The Thai government’s National Climate Change Master Plan cites the carbon market as a vehicle to promote energy efficiency and work towards its target of reducing carbon emissions by 20.8% before the end of the next decade.

The COVID-19 pandemic has intensified this urgency. Government curbs to cull the coronavirus spread have led to the sharp drop in domestic fuel demand and caused oil refineries in Thailand to reduce run rates by 10% to 20%. To plug this gap, national leaders are under pressure to ensure that there are other avenues for this important sector of the Thai economy to survive and thrive.

Rising to meet the hydrogen economy

Achieving this should come naturally to Thailand. The country is building a position among regional frontrunners when it comes to developments in low carbon nuclear energy research. As the hydrogen economy gains momentum across ASEAN, fueled by the growing demand for petrochemical products such as sanitizer, detergents and plastic packaging, Thailand could “take the lead by investing in research and development for hydrogen produced from both renewables and non-renewables and by setting targets learning from OECD countries to guide the investment”. Government arms, such as EGAT (the Electricity Generating Authority of Thailand) are partnering with local private sector to “deploy green hydrogen gas as a carbon-free energy carrier”.

Some business leaders believe that “this has the potential to replace fossil fuels completely”. Thailand’s state controlled oil and gas company PTT is already safeguarding against this shift, by “natural gas production and power generation”.

Sustainable agility won’t only benefit the environment.
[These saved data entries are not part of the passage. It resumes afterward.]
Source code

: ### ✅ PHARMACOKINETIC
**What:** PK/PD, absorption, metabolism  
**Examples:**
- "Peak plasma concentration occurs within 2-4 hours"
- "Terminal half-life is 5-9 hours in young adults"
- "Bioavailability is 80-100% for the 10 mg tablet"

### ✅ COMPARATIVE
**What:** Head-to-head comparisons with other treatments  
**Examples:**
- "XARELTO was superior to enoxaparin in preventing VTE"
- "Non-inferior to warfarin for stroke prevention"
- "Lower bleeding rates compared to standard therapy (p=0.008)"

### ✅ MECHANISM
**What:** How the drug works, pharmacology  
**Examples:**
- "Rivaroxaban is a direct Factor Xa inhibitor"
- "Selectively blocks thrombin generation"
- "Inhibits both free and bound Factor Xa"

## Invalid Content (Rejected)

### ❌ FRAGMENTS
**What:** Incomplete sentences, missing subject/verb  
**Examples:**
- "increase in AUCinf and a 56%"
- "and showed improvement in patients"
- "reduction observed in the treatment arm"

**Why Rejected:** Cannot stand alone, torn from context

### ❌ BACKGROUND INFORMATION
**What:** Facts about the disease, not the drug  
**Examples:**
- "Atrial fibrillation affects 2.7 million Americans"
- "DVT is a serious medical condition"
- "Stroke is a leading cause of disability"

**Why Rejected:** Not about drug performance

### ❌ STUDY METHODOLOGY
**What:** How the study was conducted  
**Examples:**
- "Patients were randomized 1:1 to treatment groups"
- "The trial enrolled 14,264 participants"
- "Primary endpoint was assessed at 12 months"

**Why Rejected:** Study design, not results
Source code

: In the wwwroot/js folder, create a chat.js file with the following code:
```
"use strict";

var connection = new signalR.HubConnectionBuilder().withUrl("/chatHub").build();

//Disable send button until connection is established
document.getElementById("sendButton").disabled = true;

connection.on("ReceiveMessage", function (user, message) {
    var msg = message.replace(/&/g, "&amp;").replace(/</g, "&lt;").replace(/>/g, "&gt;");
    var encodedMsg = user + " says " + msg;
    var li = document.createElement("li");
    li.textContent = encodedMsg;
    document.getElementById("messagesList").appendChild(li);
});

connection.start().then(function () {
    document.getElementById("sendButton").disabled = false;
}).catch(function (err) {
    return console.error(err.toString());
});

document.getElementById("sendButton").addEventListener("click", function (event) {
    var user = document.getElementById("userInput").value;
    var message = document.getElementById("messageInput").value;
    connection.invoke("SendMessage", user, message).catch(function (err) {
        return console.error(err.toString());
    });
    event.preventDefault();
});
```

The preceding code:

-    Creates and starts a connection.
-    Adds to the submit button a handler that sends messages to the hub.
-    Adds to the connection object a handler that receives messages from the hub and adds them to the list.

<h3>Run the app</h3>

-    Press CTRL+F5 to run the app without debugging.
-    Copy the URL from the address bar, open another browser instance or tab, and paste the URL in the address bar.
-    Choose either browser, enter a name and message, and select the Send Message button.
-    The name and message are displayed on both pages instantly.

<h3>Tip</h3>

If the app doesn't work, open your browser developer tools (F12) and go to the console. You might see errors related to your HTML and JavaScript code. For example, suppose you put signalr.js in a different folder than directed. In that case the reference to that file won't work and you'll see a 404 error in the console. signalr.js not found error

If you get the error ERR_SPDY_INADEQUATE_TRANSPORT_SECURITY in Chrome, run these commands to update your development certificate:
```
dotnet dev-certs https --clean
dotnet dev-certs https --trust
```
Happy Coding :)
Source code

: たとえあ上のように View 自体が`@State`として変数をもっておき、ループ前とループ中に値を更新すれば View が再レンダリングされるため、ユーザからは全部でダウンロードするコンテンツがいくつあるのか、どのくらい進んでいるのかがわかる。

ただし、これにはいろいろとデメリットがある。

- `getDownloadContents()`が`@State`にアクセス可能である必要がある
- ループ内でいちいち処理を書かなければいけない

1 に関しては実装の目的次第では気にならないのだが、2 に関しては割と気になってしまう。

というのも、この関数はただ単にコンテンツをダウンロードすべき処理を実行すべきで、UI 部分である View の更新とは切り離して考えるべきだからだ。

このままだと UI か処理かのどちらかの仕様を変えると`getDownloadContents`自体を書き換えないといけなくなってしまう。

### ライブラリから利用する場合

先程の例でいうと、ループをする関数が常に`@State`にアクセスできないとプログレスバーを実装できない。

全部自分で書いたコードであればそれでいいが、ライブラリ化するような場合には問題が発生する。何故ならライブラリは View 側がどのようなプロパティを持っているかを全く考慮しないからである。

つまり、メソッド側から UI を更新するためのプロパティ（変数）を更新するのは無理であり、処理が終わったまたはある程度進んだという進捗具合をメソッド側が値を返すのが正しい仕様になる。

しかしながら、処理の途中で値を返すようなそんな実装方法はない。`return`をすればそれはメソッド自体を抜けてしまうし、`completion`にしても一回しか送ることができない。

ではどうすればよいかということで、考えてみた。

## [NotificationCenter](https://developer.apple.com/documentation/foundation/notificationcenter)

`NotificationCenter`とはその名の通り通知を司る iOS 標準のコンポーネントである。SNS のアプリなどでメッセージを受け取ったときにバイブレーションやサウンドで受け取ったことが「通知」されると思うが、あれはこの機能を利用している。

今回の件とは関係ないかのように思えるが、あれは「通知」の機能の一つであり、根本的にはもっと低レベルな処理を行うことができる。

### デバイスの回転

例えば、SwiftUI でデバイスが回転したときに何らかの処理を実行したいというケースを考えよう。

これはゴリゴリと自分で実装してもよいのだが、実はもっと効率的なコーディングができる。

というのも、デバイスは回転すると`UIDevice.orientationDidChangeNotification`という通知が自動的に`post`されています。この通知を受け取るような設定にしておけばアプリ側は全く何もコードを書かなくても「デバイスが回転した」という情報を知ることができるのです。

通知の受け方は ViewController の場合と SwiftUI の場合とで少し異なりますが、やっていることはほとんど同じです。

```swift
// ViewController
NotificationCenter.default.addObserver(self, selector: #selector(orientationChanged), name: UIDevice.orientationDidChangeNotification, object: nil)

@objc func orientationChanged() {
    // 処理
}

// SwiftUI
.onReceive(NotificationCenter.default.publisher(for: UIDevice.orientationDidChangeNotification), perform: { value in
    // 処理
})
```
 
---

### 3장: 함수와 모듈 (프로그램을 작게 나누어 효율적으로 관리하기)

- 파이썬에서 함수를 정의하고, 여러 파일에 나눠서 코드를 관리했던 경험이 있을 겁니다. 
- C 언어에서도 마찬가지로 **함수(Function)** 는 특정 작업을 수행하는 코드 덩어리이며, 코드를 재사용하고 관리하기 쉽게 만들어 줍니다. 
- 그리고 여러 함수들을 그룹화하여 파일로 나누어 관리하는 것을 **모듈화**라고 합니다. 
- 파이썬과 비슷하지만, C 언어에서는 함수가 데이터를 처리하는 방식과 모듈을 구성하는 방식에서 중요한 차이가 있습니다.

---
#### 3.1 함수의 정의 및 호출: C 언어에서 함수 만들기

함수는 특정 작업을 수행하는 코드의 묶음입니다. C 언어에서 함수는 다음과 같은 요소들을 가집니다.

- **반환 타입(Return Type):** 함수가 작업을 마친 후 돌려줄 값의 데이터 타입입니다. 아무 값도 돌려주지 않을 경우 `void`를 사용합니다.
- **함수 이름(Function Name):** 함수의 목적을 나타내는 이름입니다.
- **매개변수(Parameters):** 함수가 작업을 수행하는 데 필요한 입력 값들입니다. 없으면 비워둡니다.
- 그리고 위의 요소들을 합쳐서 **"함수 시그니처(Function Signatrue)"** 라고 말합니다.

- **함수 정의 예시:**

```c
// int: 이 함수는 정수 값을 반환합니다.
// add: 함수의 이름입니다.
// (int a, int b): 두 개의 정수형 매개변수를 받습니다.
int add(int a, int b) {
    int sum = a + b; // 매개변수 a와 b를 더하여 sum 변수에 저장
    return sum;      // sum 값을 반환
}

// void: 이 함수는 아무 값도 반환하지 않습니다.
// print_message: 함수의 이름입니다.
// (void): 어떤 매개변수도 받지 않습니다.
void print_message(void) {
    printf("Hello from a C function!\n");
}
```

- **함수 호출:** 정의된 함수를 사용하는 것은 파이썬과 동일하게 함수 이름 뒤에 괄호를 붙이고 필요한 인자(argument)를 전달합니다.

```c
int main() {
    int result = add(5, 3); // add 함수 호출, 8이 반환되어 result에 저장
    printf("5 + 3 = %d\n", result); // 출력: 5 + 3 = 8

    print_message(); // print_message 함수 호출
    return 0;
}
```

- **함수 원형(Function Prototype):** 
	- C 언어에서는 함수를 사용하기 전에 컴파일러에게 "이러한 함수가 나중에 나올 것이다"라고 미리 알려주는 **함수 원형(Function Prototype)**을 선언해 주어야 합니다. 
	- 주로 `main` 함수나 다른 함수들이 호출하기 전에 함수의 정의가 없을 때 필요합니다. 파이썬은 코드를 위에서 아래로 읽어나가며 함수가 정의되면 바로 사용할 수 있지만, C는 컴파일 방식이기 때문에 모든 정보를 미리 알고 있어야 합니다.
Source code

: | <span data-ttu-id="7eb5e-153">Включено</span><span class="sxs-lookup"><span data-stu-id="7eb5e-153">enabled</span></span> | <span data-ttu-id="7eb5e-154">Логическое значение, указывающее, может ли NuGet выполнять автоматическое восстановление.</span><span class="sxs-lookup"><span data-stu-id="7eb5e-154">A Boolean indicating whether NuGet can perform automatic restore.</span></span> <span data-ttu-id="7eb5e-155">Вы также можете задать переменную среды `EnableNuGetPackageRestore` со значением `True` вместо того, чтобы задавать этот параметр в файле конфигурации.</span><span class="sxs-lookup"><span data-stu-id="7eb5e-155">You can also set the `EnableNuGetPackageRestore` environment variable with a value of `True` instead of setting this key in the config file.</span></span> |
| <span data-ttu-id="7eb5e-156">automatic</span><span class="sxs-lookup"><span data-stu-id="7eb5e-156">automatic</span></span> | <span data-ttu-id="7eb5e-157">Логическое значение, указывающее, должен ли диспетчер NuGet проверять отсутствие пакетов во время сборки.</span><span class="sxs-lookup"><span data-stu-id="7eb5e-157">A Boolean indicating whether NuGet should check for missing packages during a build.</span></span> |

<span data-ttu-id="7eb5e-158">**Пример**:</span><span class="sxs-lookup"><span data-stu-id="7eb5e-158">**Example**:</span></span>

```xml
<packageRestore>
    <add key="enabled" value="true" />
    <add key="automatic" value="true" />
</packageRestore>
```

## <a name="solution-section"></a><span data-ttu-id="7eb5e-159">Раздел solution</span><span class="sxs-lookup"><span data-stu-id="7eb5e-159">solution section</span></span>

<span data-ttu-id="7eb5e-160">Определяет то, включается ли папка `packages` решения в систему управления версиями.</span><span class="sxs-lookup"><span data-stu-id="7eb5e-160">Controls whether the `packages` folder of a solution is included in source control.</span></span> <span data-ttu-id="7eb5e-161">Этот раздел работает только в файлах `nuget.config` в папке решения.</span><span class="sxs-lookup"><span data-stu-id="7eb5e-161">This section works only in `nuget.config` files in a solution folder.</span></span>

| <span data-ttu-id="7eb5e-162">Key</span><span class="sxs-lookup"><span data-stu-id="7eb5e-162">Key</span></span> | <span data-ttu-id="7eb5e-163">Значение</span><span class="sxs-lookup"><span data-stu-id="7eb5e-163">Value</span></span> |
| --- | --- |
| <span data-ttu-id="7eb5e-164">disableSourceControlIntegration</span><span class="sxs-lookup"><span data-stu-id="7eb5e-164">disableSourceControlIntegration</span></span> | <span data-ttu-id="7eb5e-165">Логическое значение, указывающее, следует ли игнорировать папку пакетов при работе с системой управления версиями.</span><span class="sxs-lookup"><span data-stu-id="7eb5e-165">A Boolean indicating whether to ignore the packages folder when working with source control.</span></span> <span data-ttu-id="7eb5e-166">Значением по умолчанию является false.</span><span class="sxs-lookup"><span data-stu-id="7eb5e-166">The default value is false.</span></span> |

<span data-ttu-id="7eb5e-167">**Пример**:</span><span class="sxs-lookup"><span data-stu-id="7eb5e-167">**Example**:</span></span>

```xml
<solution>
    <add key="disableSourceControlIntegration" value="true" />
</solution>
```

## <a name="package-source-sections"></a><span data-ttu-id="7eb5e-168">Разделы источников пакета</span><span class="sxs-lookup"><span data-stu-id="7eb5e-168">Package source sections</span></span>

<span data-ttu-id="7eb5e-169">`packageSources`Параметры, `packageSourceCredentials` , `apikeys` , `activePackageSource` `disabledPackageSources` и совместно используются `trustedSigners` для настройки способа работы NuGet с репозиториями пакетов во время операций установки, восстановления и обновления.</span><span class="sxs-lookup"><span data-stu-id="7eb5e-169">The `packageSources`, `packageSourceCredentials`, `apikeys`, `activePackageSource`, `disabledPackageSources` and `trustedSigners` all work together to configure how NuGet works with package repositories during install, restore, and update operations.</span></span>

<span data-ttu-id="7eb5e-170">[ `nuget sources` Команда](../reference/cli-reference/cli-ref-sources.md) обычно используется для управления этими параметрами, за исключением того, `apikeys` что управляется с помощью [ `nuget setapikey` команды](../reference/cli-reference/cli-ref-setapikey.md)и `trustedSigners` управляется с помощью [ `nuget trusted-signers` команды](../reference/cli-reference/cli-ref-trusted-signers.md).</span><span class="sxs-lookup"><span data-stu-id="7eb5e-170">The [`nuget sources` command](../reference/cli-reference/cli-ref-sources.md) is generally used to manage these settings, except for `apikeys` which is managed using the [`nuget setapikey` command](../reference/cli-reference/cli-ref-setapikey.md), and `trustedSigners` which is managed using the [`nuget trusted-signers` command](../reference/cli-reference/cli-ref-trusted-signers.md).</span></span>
It can also provide support to a struggling downstream industry as it emerges from tough times. At a recent community event, Wirat Uanarumit, CEO of Thai Oil, concluded the turbulent 2020 with the statement:

For Thai Oil, we are absolutely committed to continuing to create value and sustainable development for the community and society”.

It is this continued ambition for social – and commercial  – value that will help forge the path to recovery and success:  for the planet. And its people.